一番左のグラフ、任意後見契約が11万件以上あるのに、監督人が選任されているのは3510件、たった3%しかありません。

※この監督人選任3,510件という件数、疑問があります。なぜなら、成年後見関係事件の概況によると平成30年12月まで利用者数2,611件でした。たった7ヶ月で約1,000件も増えるのは、今までの増加傾向から見ると、かなり異常です。

 

一番右のグラフ、本人死亡により登記が閉鎖されたときに、監督人が選任されていた割合が34%、監督人がいない状態の割合が66%でした。

認知症にならずに、ガンや脳卒中、心臓疾患などで亡くなることも考えられますが、契約開始が80歳ということを考えると、認知症になり判断能力が徐々に低下して、最期を迎えた人の方が多いはずです。
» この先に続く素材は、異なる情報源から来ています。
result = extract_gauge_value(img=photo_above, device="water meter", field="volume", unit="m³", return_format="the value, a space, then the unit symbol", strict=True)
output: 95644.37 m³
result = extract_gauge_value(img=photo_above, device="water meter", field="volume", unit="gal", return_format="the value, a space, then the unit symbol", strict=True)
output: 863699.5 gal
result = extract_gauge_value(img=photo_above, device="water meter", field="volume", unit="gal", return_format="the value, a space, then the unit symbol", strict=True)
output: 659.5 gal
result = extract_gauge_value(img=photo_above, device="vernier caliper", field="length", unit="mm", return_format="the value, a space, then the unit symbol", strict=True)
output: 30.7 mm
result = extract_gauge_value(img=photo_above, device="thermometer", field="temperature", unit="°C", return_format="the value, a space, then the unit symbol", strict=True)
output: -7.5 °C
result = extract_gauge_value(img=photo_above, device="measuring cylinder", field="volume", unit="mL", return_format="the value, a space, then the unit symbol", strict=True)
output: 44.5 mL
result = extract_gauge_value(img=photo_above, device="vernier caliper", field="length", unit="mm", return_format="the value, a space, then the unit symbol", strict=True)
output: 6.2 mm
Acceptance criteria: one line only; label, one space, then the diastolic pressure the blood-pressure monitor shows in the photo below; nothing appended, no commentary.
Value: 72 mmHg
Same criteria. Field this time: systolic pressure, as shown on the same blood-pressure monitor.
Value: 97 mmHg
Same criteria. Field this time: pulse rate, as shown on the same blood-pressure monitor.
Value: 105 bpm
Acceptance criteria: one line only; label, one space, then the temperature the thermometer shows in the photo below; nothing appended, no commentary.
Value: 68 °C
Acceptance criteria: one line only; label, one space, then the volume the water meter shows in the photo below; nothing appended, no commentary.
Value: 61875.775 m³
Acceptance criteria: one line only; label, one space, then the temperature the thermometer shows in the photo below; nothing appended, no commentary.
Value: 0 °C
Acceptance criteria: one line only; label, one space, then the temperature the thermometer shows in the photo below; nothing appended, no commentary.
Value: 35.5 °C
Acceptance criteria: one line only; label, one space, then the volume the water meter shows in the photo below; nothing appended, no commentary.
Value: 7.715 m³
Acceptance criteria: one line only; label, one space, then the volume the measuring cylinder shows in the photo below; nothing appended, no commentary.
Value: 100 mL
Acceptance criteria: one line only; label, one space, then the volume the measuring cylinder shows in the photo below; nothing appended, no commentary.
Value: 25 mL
(私の直感)

※認知症は正確には病気ではないので、死因ランキングに入りません。そのため、亡くなった時、認知症になっていたかどうかは、統計はありません。

 

それなのに、監督人が選任されていないということは、本人の判断能力が低下しても、監督人を選任していない受任者が多いと、容易に想像できます。

 

その理由として、任意後見契約の75%が移行型で、受任者は財産管理委任契約を結んでいるため、本人の判断能力が低下する前から、本人の口座からお金を下ろせるのです。

この移行型では、監督人を選任しなくても任意後見人の仕事ができます。

監督人がいないということは、受任者の仕事をチェックする人が誰もいないのです。

誰もチェックしないということは、横領してもわからない、横領し放題、ということです。

本人がチェックすれば良いと言う人もいますが、本人が認知症ならチェックできません。

 

逆に、監督人を選任すると、資産によりますが月1万円~の報酬がかかりますし、任意後見人は定期的に監督人に対して後見事務報告をしなければいけません。(仕事が増えます)

 

家庭裁判所は何をしているかというと、役所なので、監督人選任申し立てがあれば仕事をしますが、監督人選任申し立てがなければ基本”待ち”で、何もしません。

 

契約書には、本人の判断能力が低下したら監督人選任の申立てをする旨の記載があるはずですが、受任者は、契約通りにしていません。(契約不履行)

 

この任意後見制度の移行型の問題は、任意後見契約法に欠陥があると思います。

有識者会議でどのような対策が議論されたか、注目していきたいと思います。